A big factor contributing to the X500n’s affordability is its lack of a fax machine (fax capability is an increasingly common feature on laser MFPs). If your office already owns a standalone fax machine – and most offices do – you’ll appreciate Lexmark’s thoughtful way of making a powerful MFP more affordable. And if you actually do need a fax machine, Lexmark doesn’t leave you in the dark: for £90 more, you can buy the X502n, which offers a built-in fax as well as all the X500n features.
Setup and usability
You’ll know the X500n is a serious device once you unpack it from its box – it is something of a behemoth, weighing 16kg and standing 53.3cm high, so you’ll need assistance setting it up.

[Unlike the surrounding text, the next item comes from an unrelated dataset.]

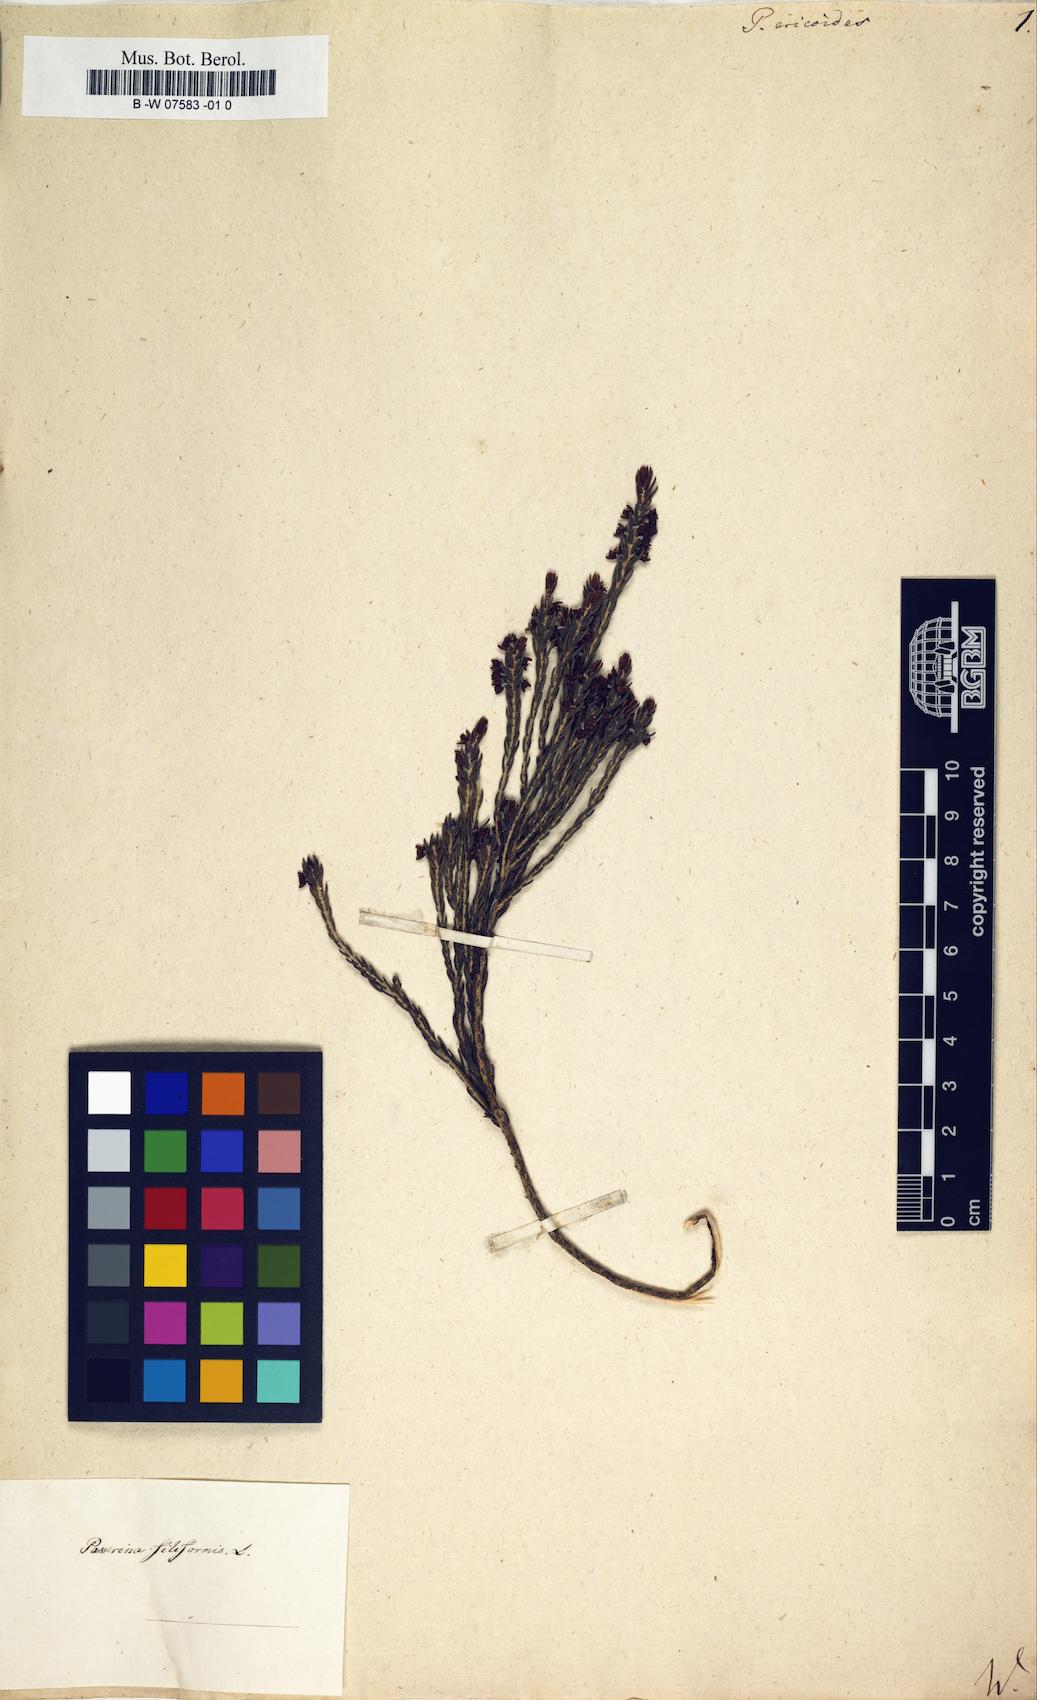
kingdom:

The step-by-step setup pamphlet is fully illustrated, and we managed to set up the X500n fairly quickly, although we felt the process would have been easier with written instructions. The printer does come with a printed user manual though.
A common problem with MFPs is flawed scanner software. But the X500n’s built-in flatbed scanner was like a breath of fresh air. It worked smoothly, and its user-friendly interface offers flexible customisation options. Also notable is the X500n’s ability to scan over a network. The scanner can be shared on a network using its 10/100BaseTX Ethernet connection, and it can also scan to a single computer via USB 2.0.

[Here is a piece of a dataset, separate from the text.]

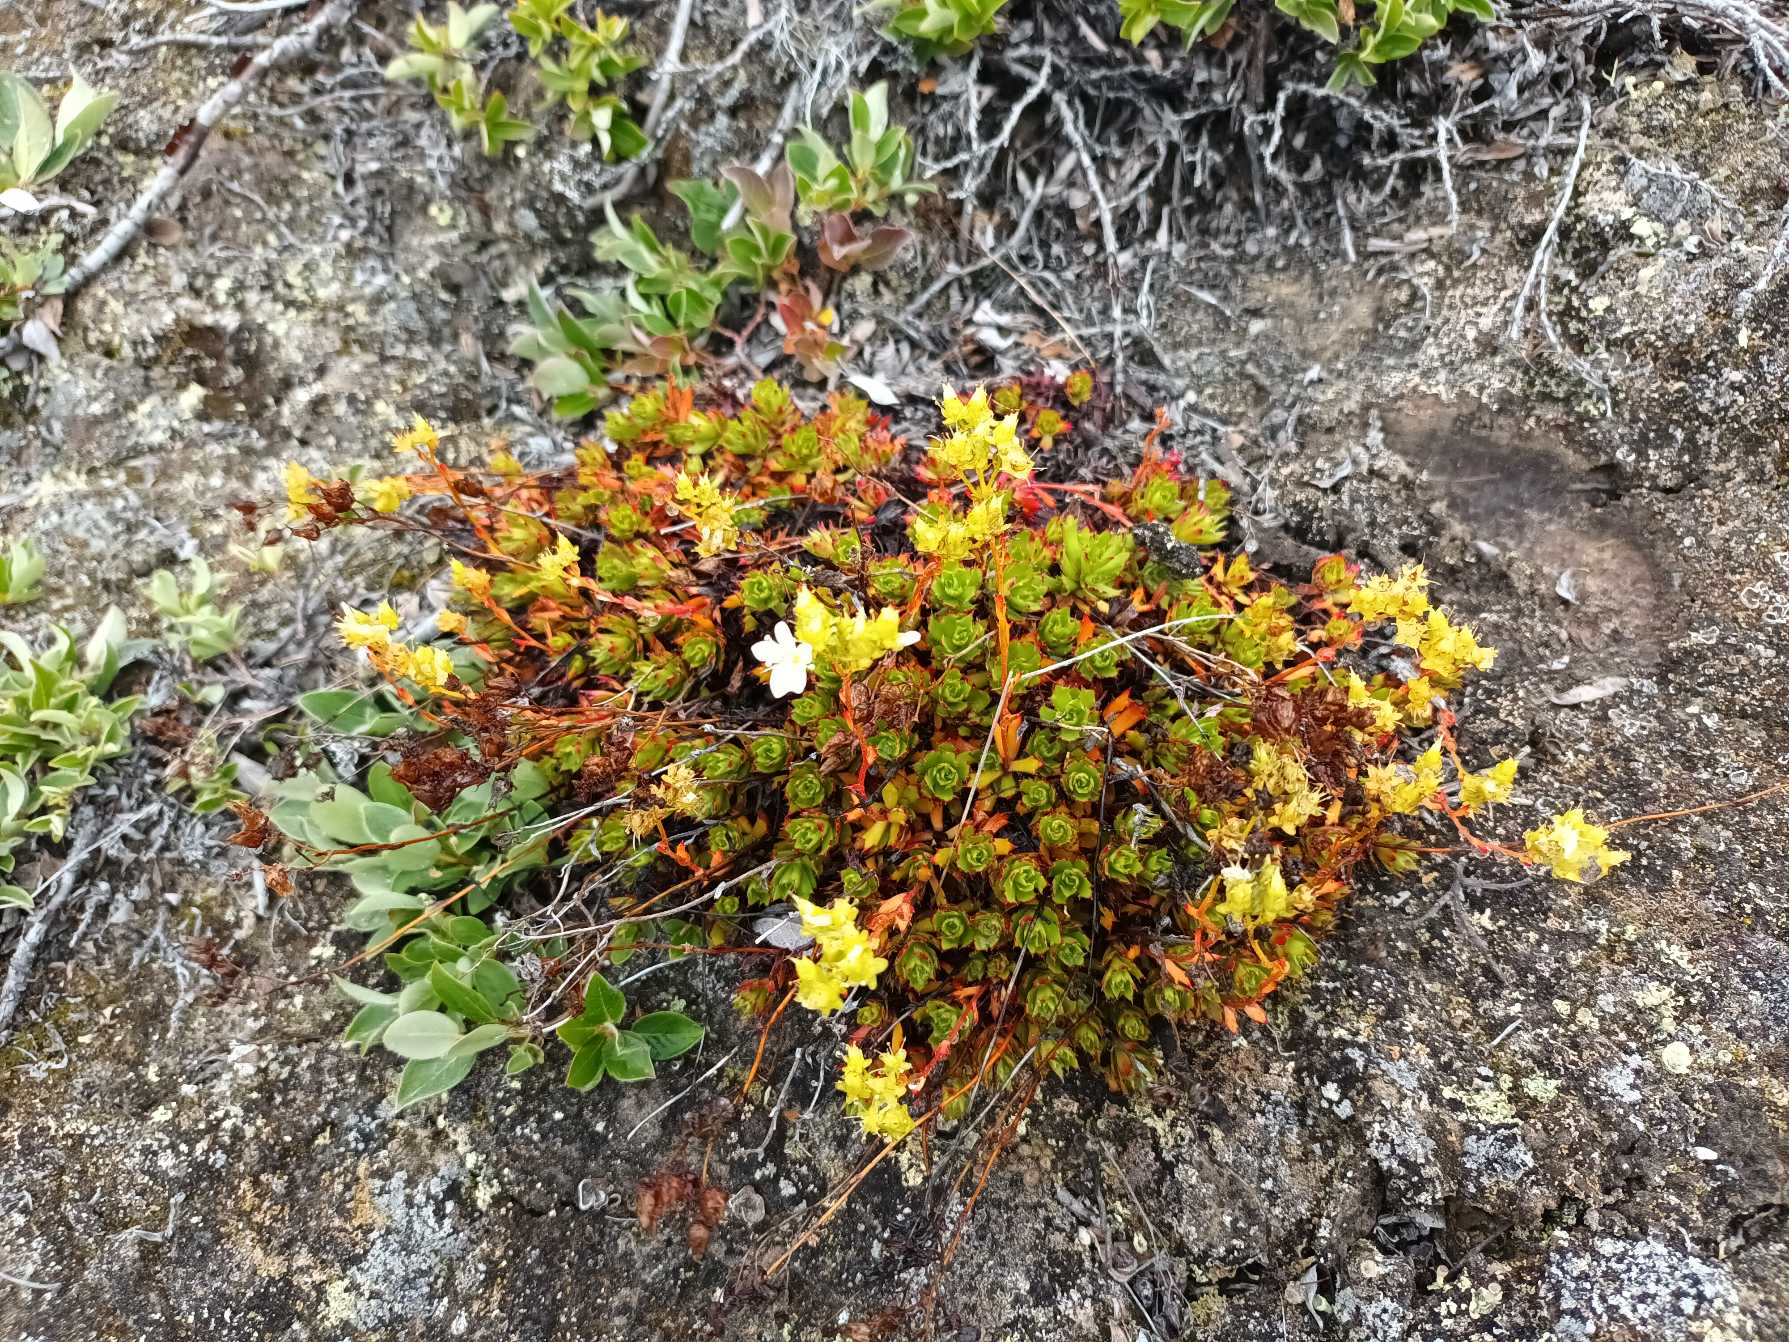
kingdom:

Likewise, the X500n’s copier is easy to use. The automatic document feeder works well and should come in handy in busy offices. Two large buttons on the control panel allow you to choose between black-and-white or colour copying. You can also configure settings for the quality of your copies using the menu button.
Configuring the X500n over a network is also easy. Using its network utility (which you can access through the OS X Printer Setup utility once you’ve installed everything on the accompanying CD), you can change the administrative password and other settings, or even add email alerts that send warnings about paper jams or low toner.

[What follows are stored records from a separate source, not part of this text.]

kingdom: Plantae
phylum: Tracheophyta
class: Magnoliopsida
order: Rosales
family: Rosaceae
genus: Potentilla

The X500n’s printing performance turned in solid results, ranging from good to very good. Text quality appeared smooth and clean.
In our test print of a 22MB Photoshop image, reds were a bit too strong. It did well when printing a four-page colour PDF containing graphics, fine lines, and gradients: thin lines were well preserved, and gradients were smooth and distinct.
Our jury was least impressed with the X500n’s copy quality. In our copy of a Macworld magazine cover, colours were nearly accurate, but some details that could be seen in the original were lost in the copy. The overall composition also appeared a little grainy.
We mentioned earlier that we appreciated the ease of use of the X500n’s scanner. Even better news is that the scan quality is impressive. In a scan of a line chart to test resolution quality, the X500n offered very good results. When scanning our control photo of a picnic scene to judge colour and image quality, the X500n’s output was a little heavy on the blues, but overall the image was clear.
In our test over 10/100 BaseTX Ethernet, the X500N took 13 seconds to print a one-page Word document, 37 seconds to print a 10-page Word document, 43 seconds to print a 22MB Photoshop image, and 58 seconds to print a four-page PDF. In contrast, the AcuLaser took 10 seconds to print a one-page Word document, 36 seconds for a 10-page Word document, 86 seconds for a 22MB Photoshop image, and 139 seconds for a four-page PDF.
Scanning with the X500n is a little slow. It took 98 seconds to scan an 8 x 10in photo at 600dpi. And 115 seconds for a 4 x 6in photo at 1,200dpi.